Two Counterintuitive Assertions about Photography
You don’t have to believe ‘em if you don’t want to. But try them on for size:
“Manual” is easier than “automatic.” I’m not knocking automation — of exposure, of focusing, of white balance, whatever — in situations where you don’t know what’s coming and don’t have time to react.
But “fast” isn’t really the same as “easy.” When you do know what you need, isn’t it easier if you can just set it rather than having to mess around with mode selectors and locks and overrides?
The little picture shown here is a case in point. This rehearsal studio can produce an almost infinite variety of light: big windows in the back, a shiny floor, mirrors in the front , all scrambling light together into patches of wildly different brightness, color, and quality. An AE system trying to sort it all out yields likewise wildly different exposures wherever it looks. Swinging the camera five degrees can easily produce a five-stop change in the metered exposure.
But I know from experience that the overall light levels on people’s faces stay almost completely uniform — the crazy bouncing light creates different patterns of highlight and rimlight, but it doesn’t really affect the basic exposure. Knowing this, the easiest way to manage the situation is just to set shutter speed X and aperture Y, and leave them there.
The same happens with focusing: the room is full of high-contrast geometric edges that would lure even the smartest AF system off-target. Sure, I could move zones or lock locks… but it’s just so much easier simply to twist a manual focusing ring to put the focus where I want it, and then leave it there.
The next one may be a bit more controversial:
“Amateur” is harder than “professional.” I’m not saying that being a professional photographer is easy. Never having been one, I wouldn’t know. But I have been on the customer side of the equation, and I’ve been in other creative businesses. Based on that, I suspect that the really difficult things about the photography business are the same things that are difficult about any other business: finding customers, keeping them happy, and making sure the bills get paid.
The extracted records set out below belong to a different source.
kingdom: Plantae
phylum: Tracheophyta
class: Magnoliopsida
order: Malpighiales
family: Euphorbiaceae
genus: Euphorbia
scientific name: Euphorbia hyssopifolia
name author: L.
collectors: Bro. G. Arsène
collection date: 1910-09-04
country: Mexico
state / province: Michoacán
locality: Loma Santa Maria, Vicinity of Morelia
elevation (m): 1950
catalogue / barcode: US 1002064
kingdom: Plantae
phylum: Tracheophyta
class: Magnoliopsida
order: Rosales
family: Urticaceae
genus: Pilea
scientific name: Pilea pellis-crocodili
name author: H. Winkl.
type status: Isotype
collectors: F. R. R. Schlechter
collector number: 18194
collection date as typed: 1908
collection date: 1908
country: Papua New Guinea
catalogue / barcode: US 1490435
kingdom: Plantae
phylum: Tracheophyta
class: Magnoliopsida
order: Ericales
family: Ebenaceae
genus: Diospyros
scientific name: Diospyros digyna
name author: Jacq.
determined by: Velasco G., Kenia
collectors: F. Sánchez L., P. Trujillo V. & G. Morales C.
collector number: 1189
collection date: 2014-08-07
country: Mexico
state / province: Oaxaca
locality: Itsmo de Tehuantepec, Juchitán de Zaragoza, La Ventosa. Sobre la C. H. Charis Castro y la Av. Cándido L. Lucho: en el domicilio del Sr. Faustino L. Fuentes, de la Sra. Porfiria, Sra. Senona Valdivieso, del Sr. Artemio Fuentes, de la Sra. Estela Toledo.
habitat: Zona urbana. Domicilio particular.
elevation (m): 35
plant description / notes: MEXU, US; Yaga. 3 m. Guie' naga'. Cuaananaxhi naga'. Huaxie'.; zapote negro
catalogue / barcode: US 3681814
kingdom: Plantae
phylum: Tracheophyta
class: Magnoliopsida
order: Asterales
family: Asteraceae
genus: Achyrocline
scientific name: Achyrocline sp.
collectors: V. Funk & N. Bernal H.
The actual photography part, by contrast, can’t be all that hard: all you have to do is live up to the customer’s expectations. And in most things in life, our expectations aren’t all that high: I mean, look at the stuff we eat, the junk we watch on TV, some of the people we elect to public office. Sure, some photography customers are very demanding in what they want… or, worse yet, don’t know exactly what they want. Either way, though, you have a clear-cut goal. And you have a clear-cut way of knowing you’ve achieved it: when the check comes in the mail.
As an amateur, though, you have to live up to a higher standard. Amateur is a Latin word that means one who loves. And Love is the ultimate demanding client. When you’re working for love, you have to do everything you can think of to make your photography do justice to the thing you love — whether it’s the grandeur of wild places, the mysterious precision of flowers, the endless flux of life of the street, or the patient dedication of a ballet teacher. Nothing you do is ever quite enough, but there’s never any excuse for quitting. When love calls with another demand, you can’t just let it go to voicemail. Even if you nearly succeed in meeting today’s demand… well, now that’s the new standard, and tomorrow you’ll need to get up and start figuring out how to surpass it.
And unlike the professional, the true amateur’s job is never a “wrap.” You never get to that moment of closure when you can stamp the bill “paid,” move the files to the archive folder, put the whole thing behind you, and forget about it.
But the great thing is: You never want to.

Great post- I’ve found those things to be true as well, and not just in photography!
Thanks for the post on the fast 50′s, too. The new Nokton sure looks like a fine lens.
Take care, glad I followed your link from GetDPI.